Kraken’s Motion to Dismiss SEC Case Likely to Be Dismissed After Hearing: June 20, 2024
Background: On June 20, 2024, the court overseeing the SEC’s lawsuit against Payward Inc. (d/b/a, Kraken) telegraphed its intention to deny Kraken’s motion to dismiss during oral pleadings on movement. The Court was not particularly perturbed by the major question doctrine, rejecting the parties’ offers to present oral arguments on this issue. Although Judge Orrick heard arguments on many remaining issues, he said at the start of the hearing that he was inclined to deny the motion to dismiss and follow the order of Judge Failla in the agency’s lawsuit against Coinbase, a breakdown of which the Polsinelli team provided in our Bi-weekly update April 15, 2024.

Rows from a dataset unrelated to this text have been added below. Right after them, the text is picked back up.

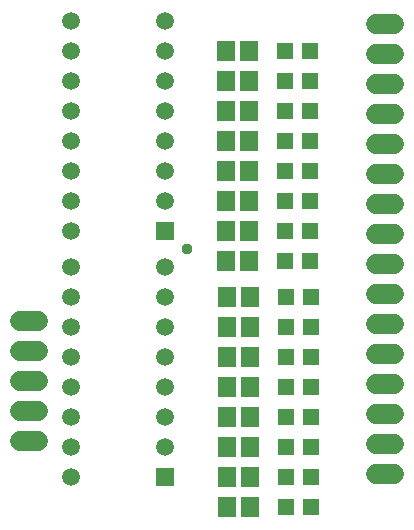
<source format=gbr>
G04 EAGLE Gerber RS-274X export*
G75*
%MOMM*%
%FSLAX34Y34*%
%LPD*%
%INSoldermask Top*%
%IPPOS*%
%AMOC8*
5,1,8,0,0,1.08239X$1,22.5*%
G01*
%ADD10C,1.727200*%
%ADD11R,1.403200X1.403200*%
%ADD12R,1.503200X1.703200*%
%ADD13R,1.491200X1.491200*%
%ADD14C,1.491200*%
%ADD15C,0.959600*%


D10*
X54356Y520319D02*
X69596Y520319D01*
X69596Y494919D02*
X54356Y494919D01*
X54356Y469519D02*
X69596Y469519D01*
X69596Y444119D02*
X54356Y444119D01*
X54356Y418719D02*
X69596Y418719D01*
X355473Y390271D02*
X370713Y390271D01*
X370713Y415671D02*
X355473Y415671D01*
X355473Y441071D02*
X370713Y441071D01*
X370713Y466471D02*
X355473Y466471D01*
X355473Y491871D02*
X370713Y491871D01*
X370713Y517271D02*
X355473Y517271D01*
X355473Y542671D02*
X370713Y542671D01*
X370713Y568071D02*
X355473Y568071D01*
X355473Y593471D02*
X370713Y593471D01*
X370713Y618871D02*
X355473Y618871D01*
X355473Y644271D02*
X370713Y644271D01*
X370713Y669671D02*
X355473Y669671D01*
X355473Y695071D02*
X370713Y695071D01*
X370713Y720471D02*
X355473Y720471D01*
X355473Y745871D02*
X370713Y745871D01*
X370713Y771271D02*
X355473Y771271D01*
D11*
X300441Y362204D03*
X279441Y362204D03*
X299933Y595884D03*
X278933Y595884D03*
X299933Y621284D03*
X278933Y621284D03*
X299933Y646684D03*
X278933Y646684D03*
X299933Y672084D03*
X278933Y672084D03*
X299933Y697484D03*
X278933Y697484D03*
X299933Y722884D03*
X278933Y722884D03*
X299933Y748284D03*
X278933Y748284D03*
X300441Y387604D03*
X279441Y387604D03*
X300441Y413004D03*
X279441Y413004D03*
X300441Y438404D03*
X279441Y438404D03*
X300441Y463804D03*
X279441Y463804D03*
X300441Y489204D03*
X279441Y489204D03*
X300441Y514604D03*
X279441Y514604D03*
X300441Y540004D03*
X279441Y540004D03*
X299933Y570484D03*
X278933Y570484D03*
D12*
X229641Y362204D03*
X248641Y362204D03*
X229133Y595884D03*
X248133Y595884D03*
X229133Y621284D03*
X248133Y621284D03*
X229133Y646684D03*
X248133Y646684D03*
X229133Y672084D03*
X248133Y672084D03*
X229133Y697484D03*
X248133Y697484D03*
X229133Y722884D03*
X248133Y722884D03*
X229133Y748284D03*
X248133Y748284D03*
X229641Y387604D03*
X248641Y387604D03*
X229641Y413004D03*
X248641Y413004D03*
X229641Y438404D03*
X248641Y438404D03*
X229641Y463804D03*
X248641Y463804D03*
X229641Y489204D03*
X248641Y489204D03*
X229133Y570484D03*
X248133Y570484D03*
X229641Y514604D03*
X248641Y514604D03*
X229641Y540004D03*
X248641Y540004D03*
D13*
X177241Y387604D03*
D14*
X177241Y413004D03*
X177241Y438404D03*
X177241Y463804D03*
X177241Y489204D03*
X177241Y514604D03*
X177241Y540004D03*
X177241Y565404D03*
X97841Y565404D03*
X97841Y540004D03*
X97841Y514604D03*
X97841Y489204D03*
X97841Y463804D03*
X97841Y438404D03*
X97841Y413004D03*
X97841Y387604D03*
D13*
X176733Y595884D03*
D14*
X176733Y621284D03*
X176733Y646684D03*
X176733Y672084D03*
X176733Y697484D03*
X176733Y722884D03*
X176733Y748284D03*
X176733Y773684D03*
X97333Y773684D03*
X97333Y748284D03*
X97333Y722884D03*
X97333Y697484D03*
X97333Y672084D03*
X97333Y646684D03*
X97333Y621284D03*
X97333Y595884D03*
D15*
X195707Y580644D03*
M02*

</source>
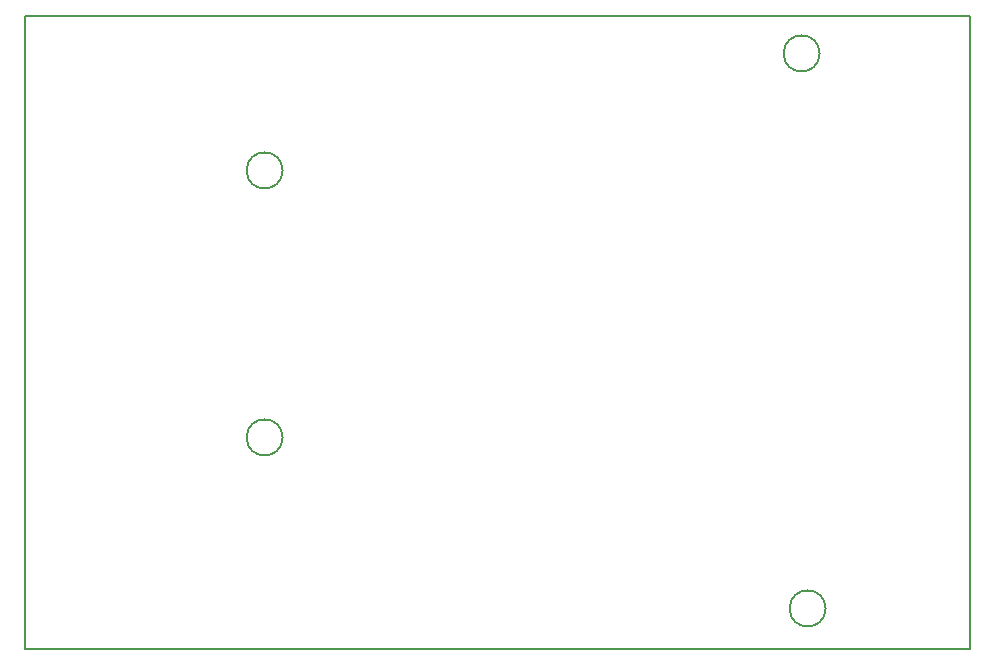
<source format=gbr>
%TF.GenerationSoftware,KiCad,Pcbnew,(5.1.6)-1*%
%TF.CreationDate,2021-04-06T11:23:56-04:00*%
%TF.ProjectId,Lithgow_DetailDesign,4c697468-676f-4775-9f44-657461696c44,2.1*%
%TF.SameCoordinates,Original*%
%TF.FileFunction,Profile,NP*%
%FSLAX46Y46*%
G04 Gerber Fmt 4.6, Leading zero omitted, Abs format (unit mm)*
G04 Created by KiCad (PCBNEW (5.1.6)-1) date 2021-04-06 11:23:56*
%MOMM*%
%LPD*%
G01*
G04 APERTURE LIST*
%TA.AperFunction,Profile*%
%ADD10C,0.150000*%
%TD*%
G04 APERTURE END LIST*
D10*
X129540000Y-127152400D02*
X209550000Y-127152400D01*
X209550000Y-73558400D02*
X209550000Y-127152400D01*
X129540000Y-73558400D02*
X209550000Y-73558400D01*
X129540000Y-73558400D02*
X129540000Y-127152400D01*
X196850000Y-76708000D02*
G75*
G03*
X196850000Y-76708000I-1524000J0D01*
G01*
X197358000Y-123698000D02*
G75*
G03*
X197358000Y-123698000I-1524000J0D01*
G01*
X151384000Y-86614000D02*
G75*
G03*
X151384000Y-86614000I-1524000J0D01*
G01*
X151384000Y-109220000D02*
G75*
G03*
X151384000Y-109220000I-1524000J0D01*
G01*
M02*

</source>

Analysis:Kraken’s lawyers tried to distinguish between the binding case law that Judge Failla was bound by in the Second Circuit and the Kraken case in the Ninth Circuit, but that did not appear to sway Judge Orrick during the hearing as they focused on scheduling issues after oral argument concluded (giving at least some indication that the Court expects the case to proceed to discovery).
In short :
PleasrDAO sues Martin Shkreli: PleaseDAO is sue Martin Shkreli (AKA, “Pharma Bro”) regarding the Wu Tang was never released to the public album purchased by the DAO during the confiscation and sale of the latter’s assets, imposed by the Ministry of Justice. This comes after the DAO hosted the album’s first ever listening party. Martin Shkreli also claimed to be behind the “meme-coin” $DJT. with the alleged support of Barron Trump.
Crypto Campaign Funding Continues to Grow: Fairshake, the pro-crypto super PAC, now has total funding of $169 millionwith over $100 million still in its war chest, after Jump Crypto added another $10 million to the pot.
Another Major Departure from SEC’s Crypto Enforcement Unit:David Hirsh, the head of the SEC’s Crypto Asset and Cyber Unit within the Division of Enforcement leaves the agency. This follows the departure of Stuart Charge, who has been involved in numerous cases of theft of the agency’s digital assets.
Ether ETFs Expected Approval This Summer: Gary Gensler said he expects Ether ETF S-1 filings for issuers should be approved by this summer. Despite this, there is always seems to be behind in activity in these different S-1 applications.
District Court Serves Subpoena Against ‘Meme-Coin’ Creator: A judge of the U.S. District Court for the Southern District of Florida agreed to execute a subpoena issued against the issuer of the coin “Let’s Go Brandon” (“LGBCoin”). The creator requested a stay of execution of the order.